Yup, winter’s still here.
We’re all getting mighty sick of it. Our yard still has two feet of snow in most places, but at least the sun is shining and the thermometer is bravely trying to hover up to 0°C. It almost makes it some days!
We’re longing to see a little bit of grass.
The greenhouse is still snowed-in, and there is icicle icing on the chicken coop roof.
But that brightly-shining sun makes up for a lot of late-winter-blues. One look at those sparkles on the snow and I can wait a little bit longer (I guess I have no choice).
So while I’m waiting, (on my days off) I’m cocooning inside and catching up on some recipe developing and household chores. But every now and then I take a little break and sit with my mug of tea and read the newspaper. Then I look through gardening magazines, and my thoughts turn to spring. I dream of new shoots poking through the earth and working the soil and getting some sun-warmed dirt under my fingernails.

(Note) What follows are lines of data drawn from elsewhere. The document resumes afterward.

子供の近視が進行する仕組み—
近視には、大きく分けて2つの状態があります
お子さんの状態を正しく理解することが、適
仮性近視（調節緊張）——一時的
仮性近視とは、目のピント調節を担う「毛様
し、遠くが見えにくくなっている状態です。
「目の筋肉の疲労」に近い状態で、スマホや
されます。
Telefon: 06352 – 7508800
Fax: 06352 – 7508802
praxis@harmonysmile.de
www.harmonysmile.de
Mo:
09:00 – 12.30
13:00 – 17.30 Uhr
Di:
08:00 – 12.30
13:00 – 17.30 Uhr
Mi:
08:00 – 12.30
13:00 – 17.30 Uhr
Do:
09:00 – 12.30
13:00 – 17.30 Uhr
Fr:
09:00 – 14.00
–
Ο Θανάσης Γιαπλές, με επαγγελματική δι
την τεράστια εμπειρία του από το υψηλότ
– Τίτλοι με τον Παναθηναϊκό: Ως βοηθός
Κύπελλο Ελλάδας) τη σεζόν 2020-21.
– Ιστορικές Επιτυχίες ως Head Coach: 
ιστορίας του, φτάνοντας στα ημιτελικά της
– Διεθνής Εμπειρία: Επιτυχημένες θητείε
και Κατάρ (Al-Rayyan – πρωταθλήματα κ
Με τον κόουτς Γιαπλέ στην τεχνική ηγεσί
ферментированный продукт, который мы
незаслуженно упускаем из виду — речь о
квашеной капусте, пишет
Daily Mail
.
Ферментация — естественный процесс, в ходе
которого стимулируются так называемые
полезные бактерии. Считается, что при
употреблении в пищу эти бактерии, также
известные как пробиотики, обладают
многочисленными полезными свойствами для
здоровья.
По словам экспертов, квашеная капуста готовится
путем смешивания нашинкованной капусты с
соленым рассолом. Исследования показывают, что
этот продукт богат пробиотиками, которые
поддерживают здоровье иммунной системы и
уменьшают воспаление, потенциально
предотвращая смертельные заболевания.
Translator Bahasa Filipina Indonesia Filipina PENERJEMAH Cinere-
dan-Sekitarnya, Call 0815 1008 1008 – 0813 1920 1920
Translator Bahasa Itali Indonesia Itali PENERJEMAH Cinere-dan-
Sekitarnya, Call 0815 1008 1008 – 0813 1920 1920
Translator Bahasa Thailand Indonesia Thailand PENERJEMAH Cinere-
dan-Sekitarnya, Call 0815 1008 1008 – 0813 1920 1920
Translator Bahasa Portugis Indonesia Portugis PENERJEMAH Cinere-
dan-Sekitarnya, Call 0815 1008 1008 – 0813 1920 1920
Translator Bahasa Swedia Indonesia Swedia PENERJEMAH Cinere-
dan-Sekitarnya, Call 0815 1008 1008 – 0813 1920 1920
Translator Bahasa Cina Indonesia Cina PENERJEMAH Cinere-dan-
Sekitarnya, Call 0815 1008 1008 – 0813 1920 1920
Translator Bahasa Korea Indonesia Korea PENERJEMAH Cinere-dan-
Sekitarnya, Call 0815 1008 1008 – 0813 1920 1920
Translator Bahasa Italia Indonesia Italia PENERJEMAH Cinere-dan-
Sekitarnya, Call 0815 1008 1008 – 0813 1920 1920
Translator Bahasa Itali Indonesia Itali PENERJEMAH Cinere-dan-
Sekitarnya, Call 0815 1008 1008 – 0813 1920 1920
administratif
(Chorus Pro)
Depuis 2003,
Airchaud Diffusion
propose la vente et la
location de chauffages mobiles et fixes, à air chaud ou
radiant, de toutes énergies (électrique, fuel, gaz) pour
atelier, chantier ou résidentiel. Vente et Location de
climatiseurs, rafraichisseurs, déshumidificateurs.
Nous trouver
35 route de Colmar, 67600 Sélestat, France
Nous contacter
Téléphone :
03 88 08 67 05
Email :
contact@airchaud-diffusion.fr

Then I read in the paper how it’s unseasonably cold in many other parts of the world, too, and I realize how lucky we are to have the sunshine here in “Sunny Alberta”.

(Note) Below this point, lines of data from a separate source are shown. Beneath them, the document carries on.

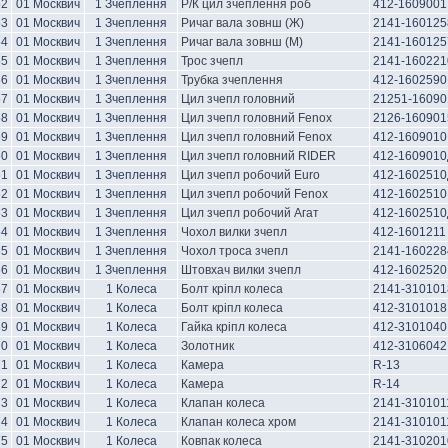
52
01 Москвич
1 Зчеплення
Р/К цил зчеплення роб
412-1609001
53
01 Москвич
1 Зчеплення
Ричаг вала зовнш (Ж)
2141-160125
54
01 Москвич
1 Зчеплення
Ричаг вала зовнш (М)
2141-160125
55
01 Москвич
1 Зчеплення
Трос зчепл
2141-160221
56
01 Москвич
1 Зчеплення
Трубка зчеплення
412-1602590
57
01 Москвич
1 Зчеплення
Цил зчепл головний
21251-16090
58
01 Москвич
1 Зчеплення
Цил зчепл головний Fenox
2126-160901
59
01 Москвич
1 Зчеплення
Цил зчепл головний Fenox
412-1609010
60
01 Москвич
1 Зчеплення
Цил зчепл головний RIDER
412-1609010
61
01 Москвич
1 Зчеплення
Цил зчепл робочий Euro
412-1602510
62
01 Москвич
1 Зчеплення
Цил зчепл робочий Fenox
412-1602510
63
01 Москвич
1 Зчеплення
Цил зчепл робочий Агат
412-1602510
64
01 Москвич
1 Зчеплення
Чохол вилки зчепл
412-1601211
65
01 Москвич
1 Зчеплення
Чохол троса зчепл
2141-160228
66
01 Москвич
1 Зчеплення
Штовхач вилки зчепл
412-1602520
67
01 Москвич
1 Колеса
Болт кріпл колеса
2141-310101
68
01 Москвич
1 Колеса
Болт кріпл колеса
412-3101018
69
01 Москвич
1 Колеса
Гайка кріпл колеса
412-3101040
70
01 Москвич
1 Колеса
Золотник
412-3106042
71
01 Москвич
1 Колеса
Камера
R-13
72
01 Москвич
1 Колеса
Камера
R-14
73
01 Москвич
1 Колеса
Клапан колеса
2141-310101
74
01 Москвич
1 Колеса
Клапан колеса хром
2141-310101
75
01 Москвич
1 Колеса
Ковпак колеса
2141-310201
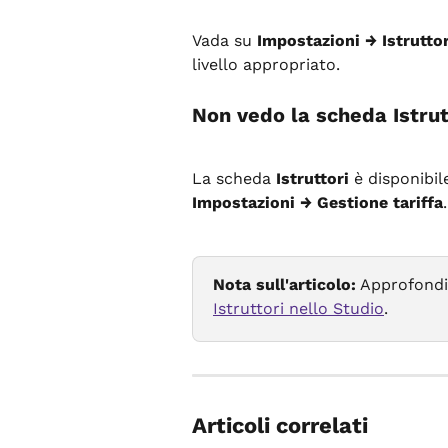
Vada su 
Impostazioni → Istruttor
livello appropriato.
Non vedo la scheda Istrut
La scheda 
Istruttori
 è disponibil
Impostazioni → Gestione tariffa
.
Nota sull'articolo:
 Approfondi
Istruttori nello Studio
.
Articoli correlati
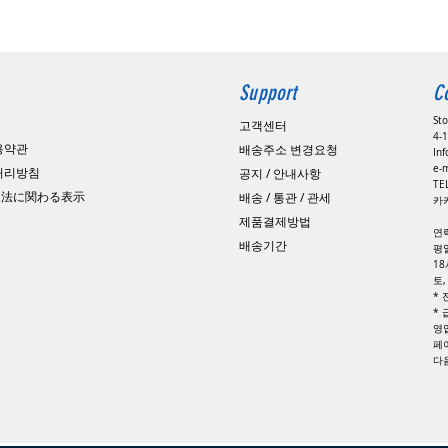
Support
C
St
고객센터
4-1
용약관
배송주소 변경요청
In
e-
 처리방침
공지 / 안내사항
​T
引法に関わる表示
배송 / 통관 / 관세
카카
제품결제방법
연
배송기간
평일
1
토
*
*
영
페
​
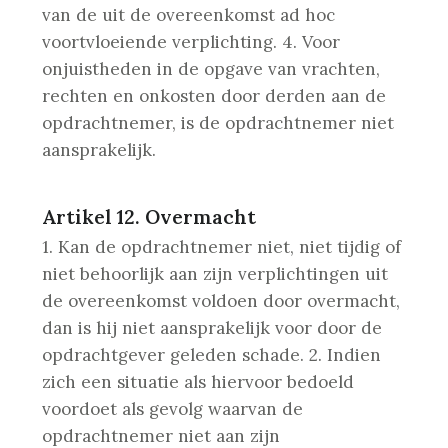
van de uit de overeenkomst ad hoc
voortvloeiende verplichting.
4. Voor
onjuistheden in de opgave van vrachten,
rechten en onkosten door derden aan de
opdrachtnemer, is de opdrachtnemer niet
aansprakelijk.
Artikel 12. Overmacht
1. Kan de opdrachtnemer niet, niet tijdig of
niet behoorlijk aan zijn verplichtingen uit
de overeenkomst voldoen door overmacht,
dan is hij niet aansprakelijk voor door de
opdrachtgever geleden schade.
2. Indien
zich een situatie als hiervoor bedoeld
voordoet als gevolg waarvan de
opdrachtnemer niet aan zijn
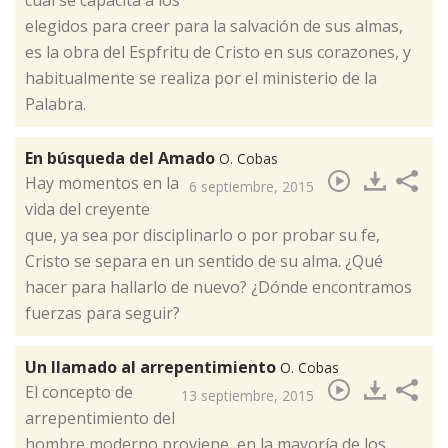
cual se capacita a los
elegidos para creer para la salvación de sus almas,
es la obra del Espfritu de Cristo en sus corazones, y
habitualmente se realiza por el ministerio de la
Palabra.
En búsqueda del Amado
O. Cobas
Hay momentos en la
6 septiembre, 2015
vida del creyente
que, ya sea por disciplinarlo o por probar su fe,
Cristo se separa en un sentido de su alma. ¿Qué
hacer para hallarlo de nuevo? ¿Dónde encontramos
fuerzas para seguir?
Un llamado al arrepentimiento
O. Cobas
​El concepto de
13 septiembre, 2015
arrepentimiento del
hombre moderno proviene, en la mayoría de los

So I go back and do a little more puttering in my kitchen. And I make a batch of spicy, crunchy roasted chickpeas for Andreas to snack on when he comes home from school. I toss a handful onto my salad for lunch, and I munch a few handfuls as I stare out at the snowy yard, and soon there are only a few crispy chickpeas left in the bowl. So I have to make another batch.
They are a great little snack to nibble on while we wait.

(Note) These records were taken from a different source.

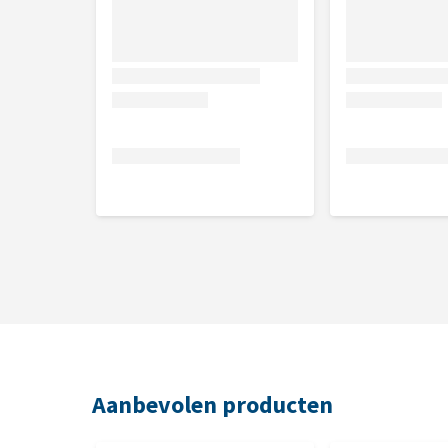
Aanbevolen producten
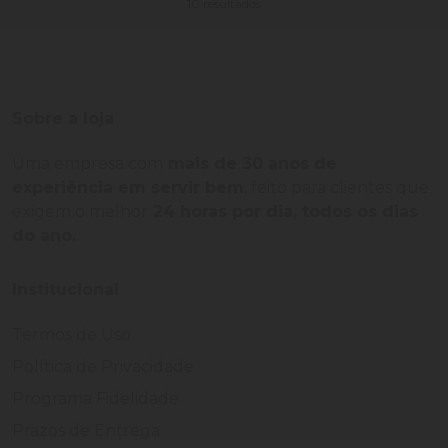
10 resultados
Sobre a loja
Uma empresa com
mais de 30 anos de
experiência em servir bem
, feito para clientes que
exigem o melhor
24 horas por dia, todos os dias
do ano.
Institucional
Termos de Uso
Política de Privacidade
Programa Fidelidade
Prazos de Entrega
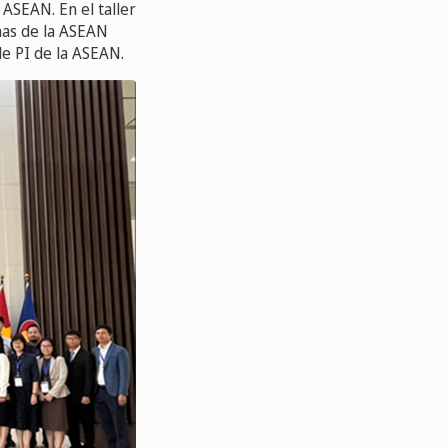
 ASEAN. En el taller
inas de la ASEAN
 de PI de la ASEAN.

And these high-fiber and nutritious little beans are also wonderful sprinkled on a salad or as a garnish on any kind of a creamy soup. Plus they help stave off hunger! Way better than potato chips or cheesies to satisfy those salty/crunchy cravings.
Kitchen Frau Notes: Chickpeas and garbanzo beans are the same thing – just different names. You can use canned chickpeas or ones you’ve soaked and cooked yourself for this recipe. If you only have a 14oz/400ml can of peas, that works, too. You’ll just have a few less chickpeas. Regular canned chickpeas already contain salt, so you will only need the ¼ teaspoon called for. If you cook your own beans, or buy unsalted canned ones, you may need to sprinkle on a bit more salt after they come out of the oven. Taste them and salt to your liking.
Smoked paprika comes in mild or hot. Either is fine. If you only have mild in your house, and would like a bit of zip to your peas, add a sprinkle of cayenne pepper.
Spicy Roasted Chickpeas
inspired by various sites on the internet, and using my ‘secret spice blend‘ which is not so secret, I see . . .
- 2 cups (500ml) cooked chickpeas (1-19oz/540ml can)
- 1 tablespoon olive oil
- ½ teaspoon smoked paprika
- ½ teaspoon onion or garlic powder
- a sprinkle of cayenne pepper (optional)
- ¼ teaspoon salt (plus more to taste)
Preheat the oven to 400°F.
Rinse and drain the chickpeas well.
Line a 9 x 13 inch (23x30cm) pan with baking parchment paper or tinfoil. Plop the well-drained chickpeas in the pan.
Drizzle them with the olive oil and sprinkle with the seasonings. Then toss them with a rubber spatula until they are evenly coated with the spices.
Bake for 40 to 45 minutes, stirring halfway through, until the chickpeas are crunchy on the outside. Test a few to see if they are crunchy enough (let them cool a minute first or you will burn your tongue!) If not, bake a few minutes longer.
If you think they need more salt, give them a sprinkle while they are still hot.
They are best served warm, but not too shabby when cold, either. I like the leftover roasted chickpeas stirred into grain salads, like quinoa or rice salads, too, (even stews or stirfries) plus they are great as a garnish for soups or green salads of any kinds.
They will keep for three or four days sitting in a bowl on the counter, uncovered or loosely covered. Don’t cover them tightly or they will lose their crunch.